While the state plans are largely similar, each has been customized to take in factors such as geography, which can impact the timeline and equipment needs for a wireless rollout, as well as population. In rural states, for example, FirstNet has adjusted plans to include cooperative agreements with partners who could help extend the network.

Experts in public safety communications say the release of the state plans marks yet another milestone for FirstNet, adding new momentum to the building nationwide interest among first responder agencies.

“It's another great step forward for FirstNet,” said Ray Lehr, former assistant chief of the Baltimore City Fire Department and Maryland’s former designated FirstNet single point of contact (SPOC).

He noted in particular FirstNet’s apparent willingness to take under advisement recommendations made to earlier drafts of the state plans. “I think it shows FirstNet and their teammate AT&T’s willingness to work with the states to try and fine tune the plans to meet their specific needs,” he said. Virginia serves as an example of this. “Even though Virginia was the first state to opt in, AT&T is still discussing ways to enhance local coverage and provide support for public safety needs.”

FirstNet officials say they have consulted extensively with the states over the last four years, conversations that drove the initial RFP, the selection of AT&T and the present state plans, Hobson said. He noted that those conversations will be ongoing as the governors make their decisions.

“There has been a tremendous amount of engagement leading up to this and that engagement continues. Our goal is to make sure the governors have all the information they need to make an informed decision,” he said.
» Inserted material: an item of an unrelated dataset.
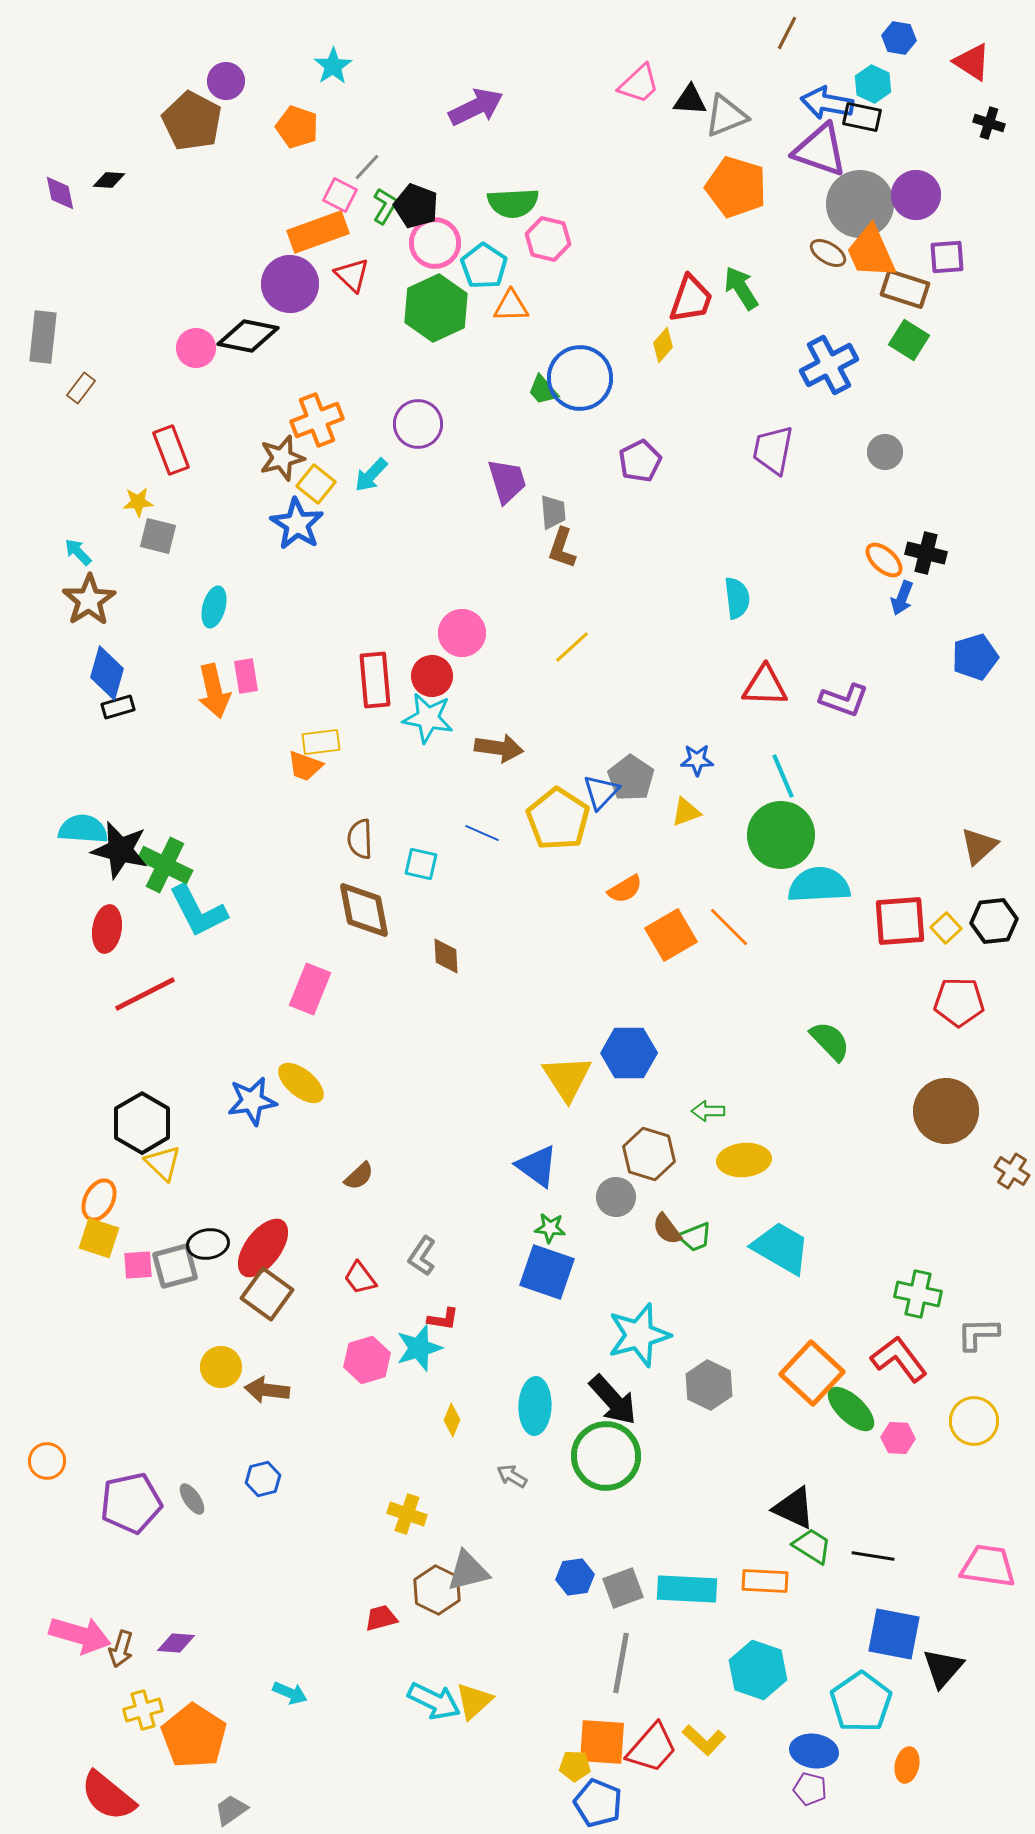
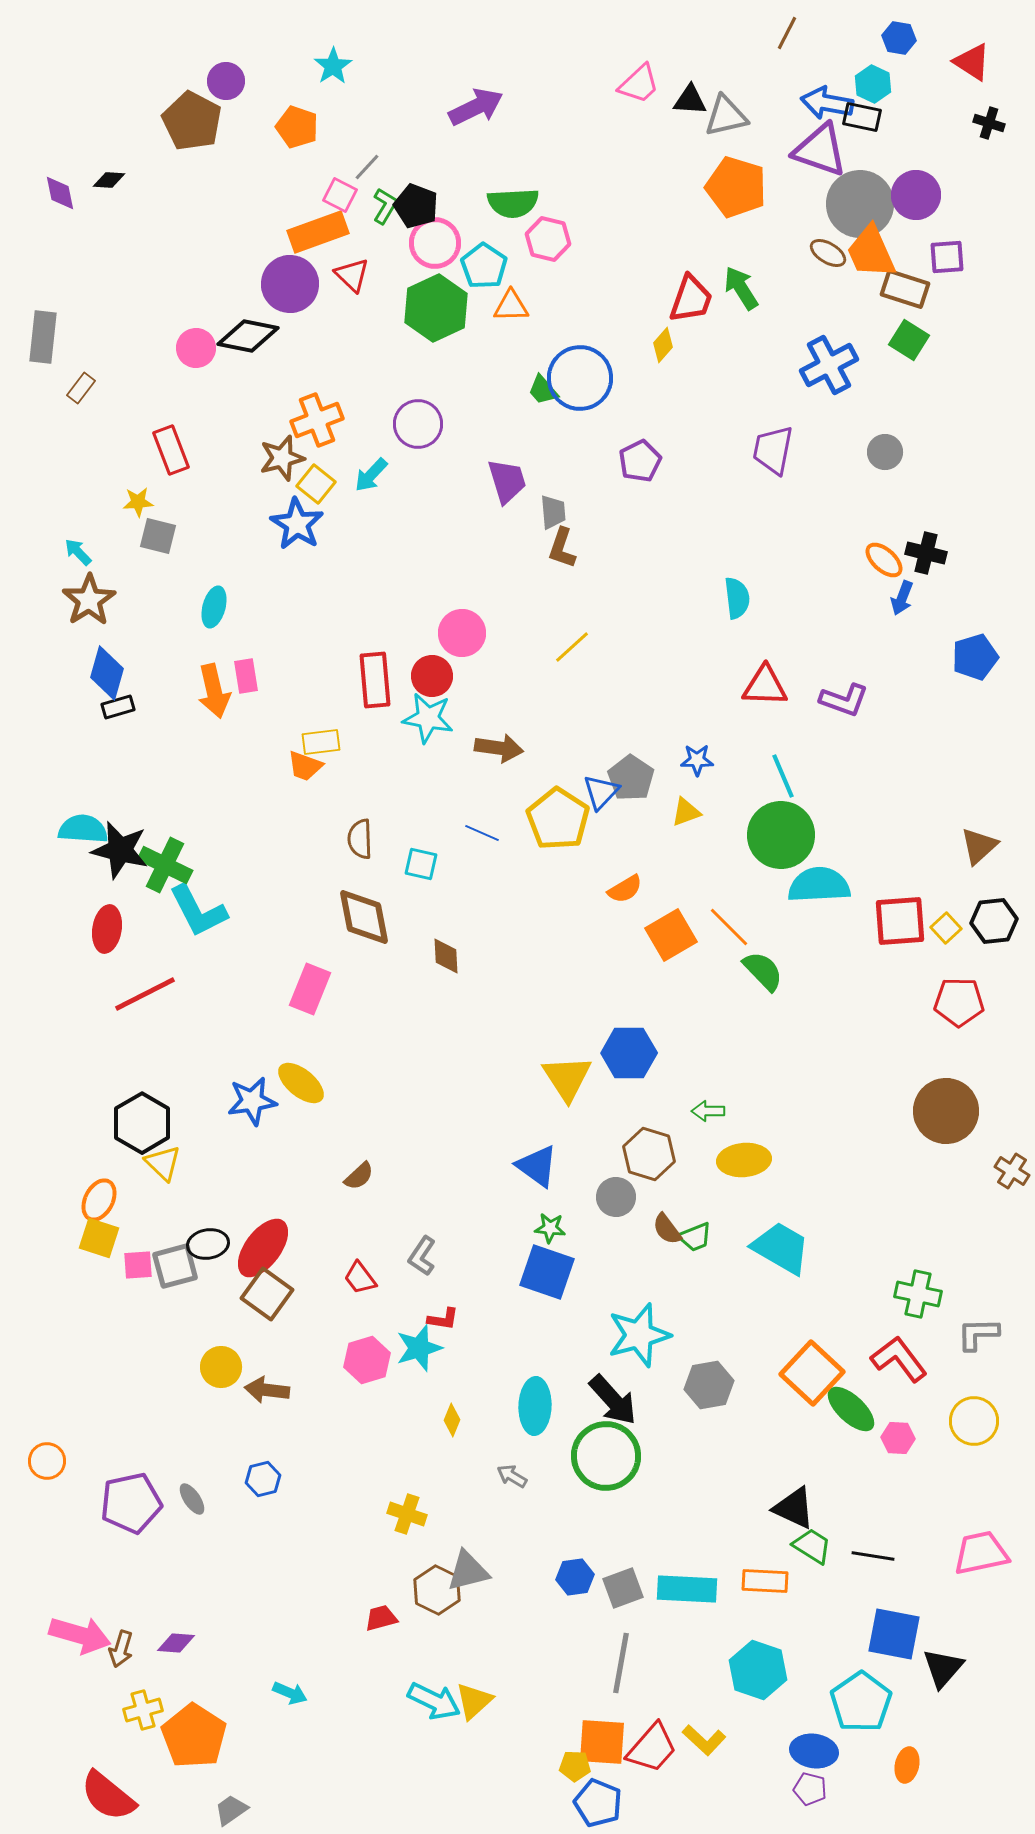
gray triangle at (726, 116): rotated 9 degrees clockwise
brown diamond at (364, 910): moved 7 px down
green semicircle at (830, 1041): moved 67 px left, 70 px up
gray hexagon at (709, 1385): rotated 24 degrees clockwise
pink trapezoid at (988, 1566): moved 7 px left, 13 px up; rotated 20 degrees counterclockwise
In addition to the recent release of the state plans, FirstNet has taken another step toward realizing its vision with the launch of the first developer program geared toward America’s first responders.
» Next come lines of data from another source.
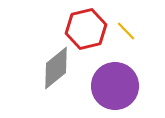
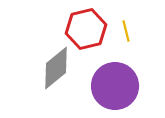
yellow line: rotated 30 degrees clockwise
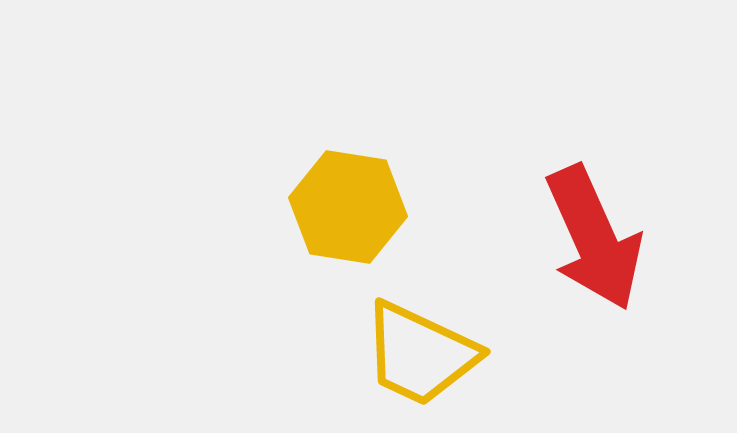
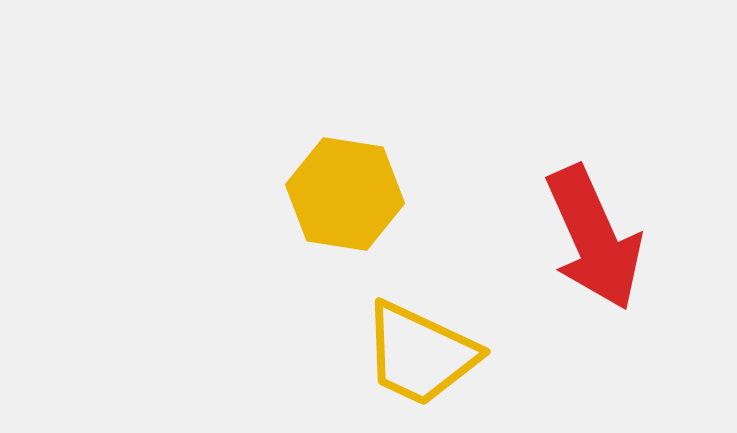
yellow hexagon: moved 3 px left, 13 px up
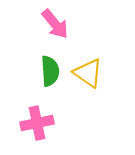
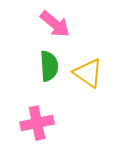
pink arrow: rotated 12 degrees counterclockwise
green semicircle: moved 1 px left, 5 px up
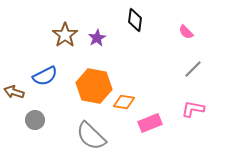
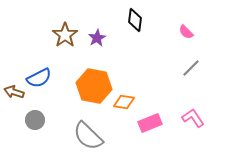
gray line: moved 2 px left, 1 px up
blue semicircle: moved 6 px left, 2 px down
pink L-shape: moved 9 px down; rotated 45 degrees clockwise
gray semicircle: moved 3 px left
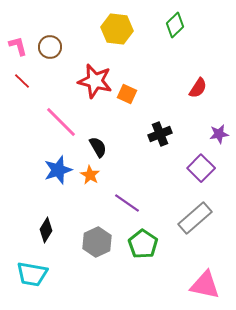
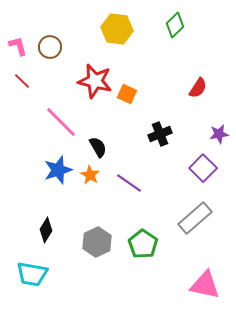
purple square: moved 2 px right
purple line: moved 2 px right, 20 px up
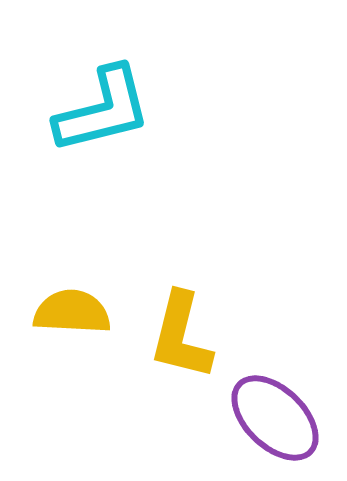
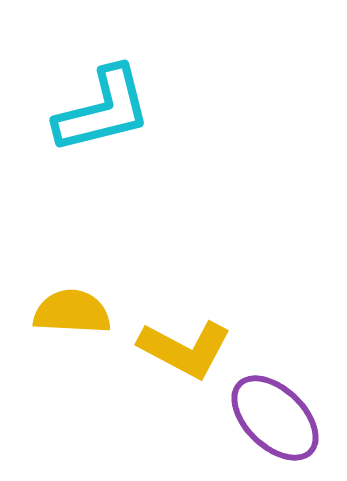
yellow L-shape: moved 4 px right, 13 px down; rotated 76 degrees counterclockwise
“This program will tap in to the expertise and creativity of the developer community to drive innovation for public safety,” FirstNet CEO Mike Poth said in press release. “It will also connect first responders with developers to create apps that will help them stay safe and save lives.”

FirstNet planners say the program will encourage developers to help build an app store of tools aimed at public safety communications. They describe it as an open-standards ecosystem for cost-effective, interoperable solutions.
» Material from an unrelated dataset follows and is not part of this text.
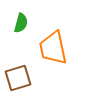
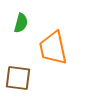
brown square: rotated 24 degrees clockwise
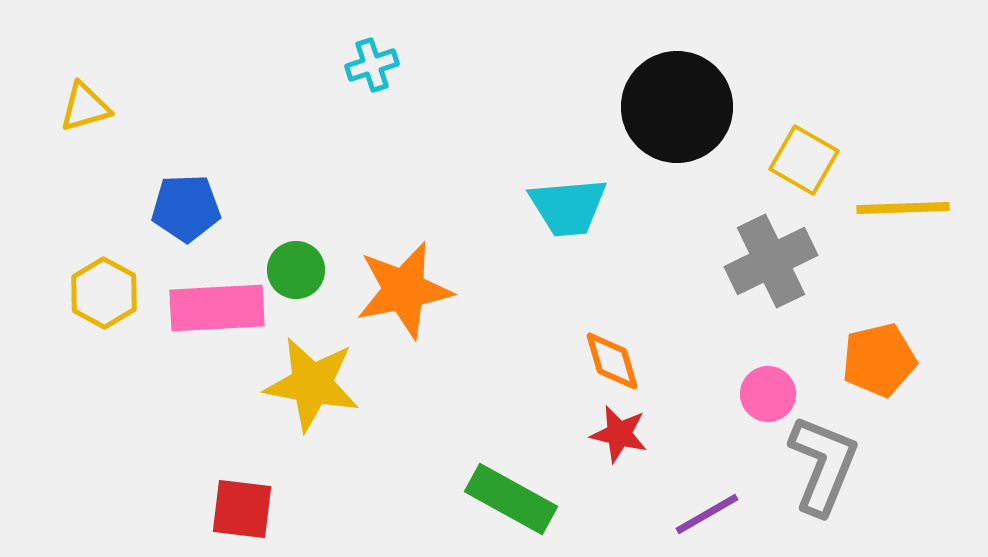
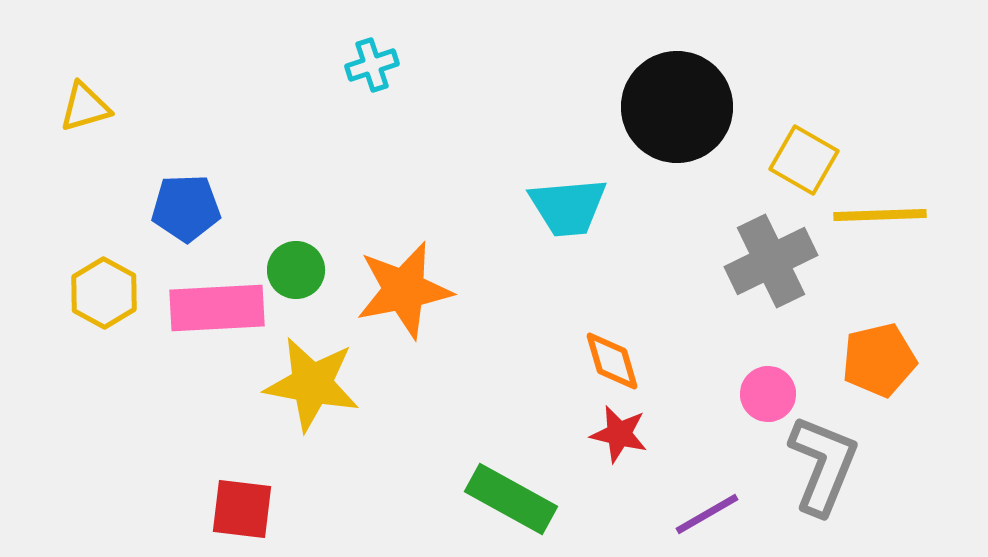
yellow line: moved 23 px left, 7 px down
The program offers developers a specialized portal stocked with tools to help them build, test, deploy and maintain public safety applications. Apps may ultimately address such needs as situational awareness, field reporting, records management and forensic intelligence.

The program gives developers the chance to have their apps evaluated and recognized as either “certified” or “reviewed” by FirstNet, based on the application’s uptime availability, resiliency and scalability for simultaneous users.

“The FirstNet app store will combine the convenience of a public app store with the security of a private app store,” Poth said in the release. “We look forward to working with companies, individual developers and first responders to stock the store’s virtual shelves with fully vetted and highly secure apps to help public safety personnel achieve their mission.”

Adam Stone is a contributing writer for Government Technology magazine.